A new tool that is being tested at the University of Melbourne is being used by physiotherapy students to treat physical conditions such as back pain and spinal cord injuries.
Developed by researchers in the University's School of Computing and Information Systems and the Department of Physiotherapy, the device - SpinalLog - looks and feels like a human spine.
It’s all measured through smart foam sensors – the SpinalLog measures the pressure being applied to the (fake) patient by the physiotherapy student’s hand or fingers during a stimulated assessment.
This information is then displayed on a 3D spinal model depicted on-screen, providing real-time visual feedback on the pressure pattern and technique used to mobilize the spine.
University of Melbourne Human-Computer Interaction lecturer Eduardo Velloso, who helped design the device, said SpinalLog offers students a safe way of practicing their skills.
"Traditionally, to teach these skills, the instructor demonstrates a force pattern on a volunteer and asks students to practice on each other by replicating the moment," Dr Velloso said.
"However, because these movements are very subtle, it is difficult for students to obverse them fully. Similarly, when students perform the movements themselves, it is difficult for instructors to provide feedback based on what they can see."

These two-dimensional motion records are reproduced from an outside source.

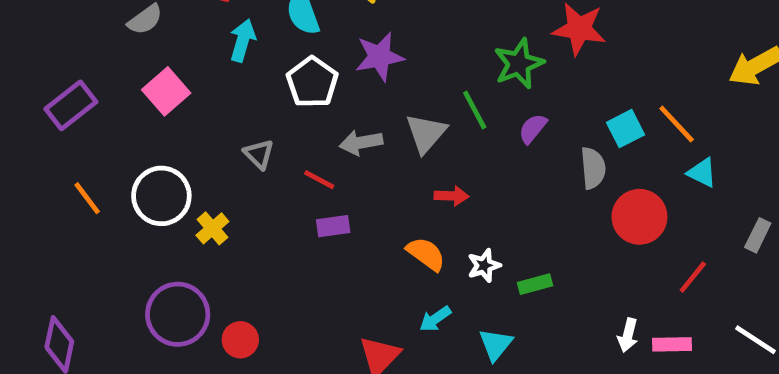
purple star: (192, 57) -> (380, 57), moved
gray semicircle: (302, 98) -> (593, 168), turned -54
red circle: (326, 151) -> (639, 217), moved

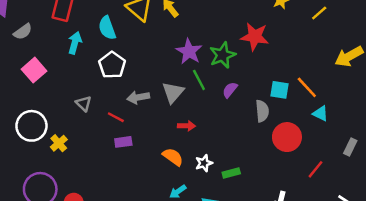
purple star: (380, 57) -> (189, 51), moved, turned -30
cyan square: (626, 129) -> (280, 90), turned 36

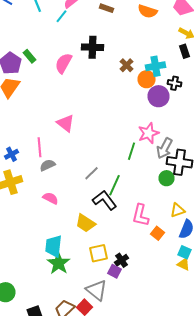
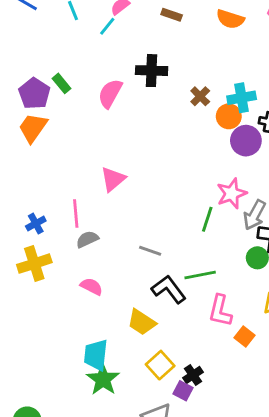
pink triangle: (66, 123) -> (113, 179), turned 42
gray line: (92, 173) -> (150, 251), turned 63
green line: (114, 185) -> (200, 275), moved, turned 55
yellow square: (98, 253) -> (160, 365), turned -30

Preliminary tests show the visual feedback has a huge impact on students' ability to replicate the force pattern demonstrated by the instructor.
University of Melbourne physiotherapy senior lecturer David Kelly said SpinalLog represents the real-life conditions of a human spine suffering different levels of stiffness, bringing the clinic, to the classroom.
"Students get clear and immediate feedback on an authentic feeling spine," Dr Kelly said.
"This means they get a better experience; they learn faster and are able to mimic what the instructor is teaching them, making them better prepared for the sorts of techniques that they'll need as practitioners."